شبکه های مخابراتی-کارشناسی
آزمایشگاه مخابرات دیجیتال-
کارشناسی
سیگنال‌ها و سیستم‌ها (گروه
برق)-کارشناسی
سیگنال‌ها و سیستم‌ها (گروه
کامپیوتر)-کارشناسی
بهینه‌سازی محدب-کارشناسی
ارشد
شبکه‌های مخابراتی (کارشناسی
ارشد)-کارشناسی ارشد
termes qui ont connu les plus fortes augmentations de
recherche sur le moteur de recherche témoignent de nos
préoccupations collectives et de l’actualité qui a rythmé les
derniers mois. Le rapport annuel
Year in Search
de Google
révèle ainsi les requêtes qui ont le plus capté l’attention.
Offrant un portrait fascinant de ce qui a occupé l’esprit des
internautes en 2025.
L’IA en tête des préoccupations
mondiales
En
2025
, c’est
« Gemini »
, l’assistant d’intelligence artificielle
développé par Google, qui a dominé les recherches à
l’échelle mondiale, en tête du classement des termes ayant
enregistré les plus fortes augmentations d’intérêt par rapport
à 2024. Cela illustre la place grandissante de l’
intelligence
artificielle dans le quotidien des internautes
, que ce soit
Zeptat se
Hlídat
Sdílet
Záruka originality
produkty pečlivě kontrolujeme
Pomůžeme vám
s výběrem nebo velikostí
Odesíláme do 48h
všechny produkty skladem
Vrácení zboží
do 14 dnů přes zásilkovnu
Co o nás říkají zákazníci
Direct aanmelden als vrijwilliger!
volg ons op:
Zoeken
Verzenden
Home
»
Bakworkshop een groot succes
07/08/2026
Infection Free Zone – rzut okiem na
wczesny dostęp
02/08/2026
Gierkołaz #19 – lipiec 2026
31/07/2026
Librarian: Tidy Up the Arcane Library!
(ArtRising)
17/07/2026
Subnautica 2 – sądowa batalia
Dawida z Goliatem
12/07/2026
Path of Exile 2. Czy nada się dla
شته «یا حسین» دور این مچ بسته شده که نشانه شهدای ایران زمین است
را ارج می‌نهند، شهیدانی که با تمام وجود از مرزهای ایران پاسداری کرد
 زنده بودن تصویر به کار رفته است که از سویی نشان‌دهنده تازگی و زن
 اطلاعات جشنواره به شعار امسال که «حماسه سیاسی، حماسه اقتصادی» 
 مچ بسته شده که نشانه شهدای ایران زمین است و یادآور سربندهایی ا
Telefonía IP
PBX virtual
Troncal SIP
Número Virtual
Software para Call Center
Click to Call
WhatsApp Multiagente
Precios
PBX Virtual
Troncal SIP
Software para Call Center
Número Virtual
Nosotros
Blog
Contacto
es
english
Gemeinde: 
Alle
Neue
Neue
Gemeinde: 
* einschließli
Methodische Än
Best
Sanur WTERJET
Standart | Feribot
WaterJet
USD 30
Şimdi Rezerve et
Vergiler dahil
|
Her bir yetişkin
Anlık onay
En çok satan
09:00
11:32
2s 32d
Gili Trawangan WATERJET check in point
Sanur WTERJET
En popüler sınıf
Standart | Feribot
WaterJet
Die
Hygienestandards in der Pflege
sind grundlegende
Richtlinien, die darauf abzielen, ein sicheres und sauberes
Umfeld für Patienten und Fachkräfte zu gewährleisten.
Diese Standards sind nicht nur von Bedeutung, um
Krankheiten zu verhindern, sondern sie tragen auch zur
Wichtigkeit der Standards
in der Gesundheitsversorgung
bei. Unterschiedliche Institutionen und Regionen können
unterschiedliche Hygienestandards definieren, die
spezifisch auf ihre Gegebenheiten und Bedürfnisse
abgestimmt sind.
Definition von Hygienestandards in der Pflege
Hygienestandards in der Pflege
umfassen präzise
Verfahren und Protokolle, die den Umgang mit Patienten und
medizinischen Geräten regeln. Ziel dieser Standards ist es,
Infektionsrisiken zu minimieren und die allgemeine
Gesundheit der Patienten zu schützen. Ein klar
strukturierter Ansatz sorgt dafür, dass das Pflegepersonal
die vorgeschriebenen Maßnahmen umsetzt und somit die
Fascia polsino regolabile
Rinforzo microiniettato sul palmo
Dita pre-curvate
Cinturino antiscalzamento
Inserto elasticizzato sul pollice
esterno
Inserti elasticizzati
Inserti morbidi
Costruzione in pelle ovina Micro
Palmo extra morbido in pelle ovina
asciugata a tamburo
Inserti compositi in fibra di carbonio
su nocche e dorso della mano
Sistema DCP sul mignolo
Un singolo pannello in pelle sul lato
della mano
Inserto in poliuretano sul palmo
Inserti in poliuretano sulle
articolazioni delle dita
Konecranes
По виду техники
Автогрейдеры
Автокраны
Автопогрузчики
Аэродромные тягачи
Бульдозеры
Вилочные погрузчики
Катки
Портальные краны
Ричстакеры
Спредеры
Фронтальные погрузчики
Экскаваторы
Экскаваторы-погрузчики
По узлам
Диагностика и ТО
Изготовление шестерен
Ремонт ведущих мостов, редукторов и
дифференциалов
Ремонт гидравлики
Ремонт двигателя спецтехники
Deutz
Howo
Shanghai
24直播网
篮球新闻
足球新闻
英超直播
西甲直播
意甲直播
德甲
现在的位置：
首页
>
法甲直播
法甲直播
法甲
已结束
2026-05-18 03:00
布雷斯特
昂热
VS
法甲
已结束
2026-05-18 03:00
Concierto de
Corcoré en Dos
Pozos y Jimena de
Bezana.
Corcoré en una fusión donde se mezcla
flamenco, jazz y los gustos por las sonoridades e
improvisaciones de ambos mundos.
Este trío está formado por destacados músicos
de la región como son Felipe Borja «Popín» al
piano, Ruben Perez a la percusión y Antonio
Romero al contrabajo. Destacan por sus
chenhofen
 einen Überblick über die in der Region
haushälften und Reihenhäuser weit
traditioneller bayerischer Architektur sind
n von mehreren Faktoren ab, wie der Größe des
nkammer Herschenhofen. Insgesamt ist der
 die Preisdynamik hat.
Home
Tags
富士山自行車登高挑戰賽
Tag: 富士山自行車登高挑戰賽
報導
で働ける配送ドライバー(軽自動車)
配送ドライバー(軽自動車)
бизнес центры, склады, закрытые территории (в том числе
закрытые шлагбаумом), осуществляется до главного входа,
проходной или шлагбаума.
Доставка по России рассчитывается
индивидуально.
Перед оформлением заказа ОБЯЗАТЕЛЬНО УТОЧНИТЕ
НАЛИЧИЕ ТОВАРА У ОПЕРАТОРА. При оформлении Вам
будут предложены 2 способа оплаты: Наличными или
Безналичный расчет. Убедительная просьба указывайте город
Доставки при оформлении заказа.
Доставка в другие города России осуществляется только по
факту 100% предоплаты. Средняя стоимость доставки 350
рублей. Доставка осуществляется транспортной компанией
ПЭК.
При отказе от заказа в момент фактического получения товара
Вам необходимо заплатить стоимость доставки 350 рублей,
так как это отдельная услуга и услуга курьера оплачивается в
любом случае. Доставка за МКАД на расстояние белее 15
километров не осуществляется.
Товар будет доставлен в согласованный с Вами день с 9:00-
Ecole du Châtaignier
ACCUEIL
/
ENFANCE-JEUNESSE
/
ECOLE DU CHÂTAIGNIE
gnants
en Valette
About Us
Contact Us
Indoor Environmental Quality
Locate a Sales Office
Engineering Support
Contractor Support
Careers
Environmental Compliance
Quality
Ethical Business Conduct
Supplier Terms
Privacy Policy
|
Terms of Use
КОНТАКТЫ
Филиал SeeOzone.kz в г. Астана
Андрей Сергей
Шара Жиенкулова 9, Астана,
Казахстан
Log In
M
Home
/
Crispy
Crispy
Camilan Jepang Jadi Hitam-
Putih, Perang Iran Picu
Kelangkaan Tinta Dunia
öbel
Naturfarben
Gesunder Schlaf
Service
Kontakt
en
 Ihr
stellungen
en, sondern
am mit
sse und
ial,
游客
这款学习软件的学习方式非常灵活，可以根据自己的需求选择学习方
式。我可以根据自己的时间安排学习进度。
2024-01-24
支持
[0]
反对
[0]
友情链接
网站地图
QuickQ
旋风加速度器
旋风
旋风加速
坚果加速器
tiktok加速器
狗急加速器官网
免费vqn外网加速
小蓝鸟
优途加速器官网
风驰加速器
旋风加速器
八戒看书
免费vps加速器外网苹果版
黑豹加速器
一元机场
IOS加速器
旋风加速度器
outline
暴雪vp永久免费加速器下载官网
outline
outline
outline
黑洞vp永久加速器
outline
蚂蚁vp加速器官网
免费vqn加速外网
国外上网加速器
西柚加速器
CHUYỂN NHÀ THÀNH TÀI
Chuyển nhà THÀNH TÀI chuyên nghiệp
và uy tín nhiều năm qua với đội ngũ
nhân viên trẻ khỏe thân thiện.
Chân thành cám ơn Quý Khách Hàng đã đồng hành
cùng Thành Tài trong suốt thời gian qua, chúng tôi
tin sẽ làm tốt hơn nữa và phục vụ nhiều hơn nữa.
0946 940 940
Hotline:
********************
> **WHAT TO DO**: Everything from the first line of the entries above through the line with "l’assistant d’intelligence artificielle" is to be reproduced exactly, and nothing else.

> **RESULT OF THE TASK**:
شبکه های مخابراتی-کارشناسی
آزمایشگاه مخابرات دیجیتال-
کارشناسی
سیگنال‌ها و سیستم‌ها (گروه
برق)-کارشناسی
سیگنال‌ها و سیستم‌ها (گروه
کامپیوتر)-کارشناسی
بهینه‌سازی محدب-کارشناسی
ارشد
شبکه‌های مخابراتی (کارشناسی
ارشد)-کارشناسی ارشد
termes qui ont connu les plus fortes augmentations de
recherche sur le moteur de recherche témoignent de nos
préoccupations collectives et de l’actualité qui a rythmé les
derniers mois. Le rapport annuel
Year in Search
de Google
révèle ainsi les requêtes qui ont le plus capté l’attention.
Offrant un portrait fascinant de ce qui a occupé l’esprit des
internautes en 2025.
L’IA en tête des préoccupations
mondiales
En
2025
, c’est
« Gemini »
, l’assistant d’intelligence artificielle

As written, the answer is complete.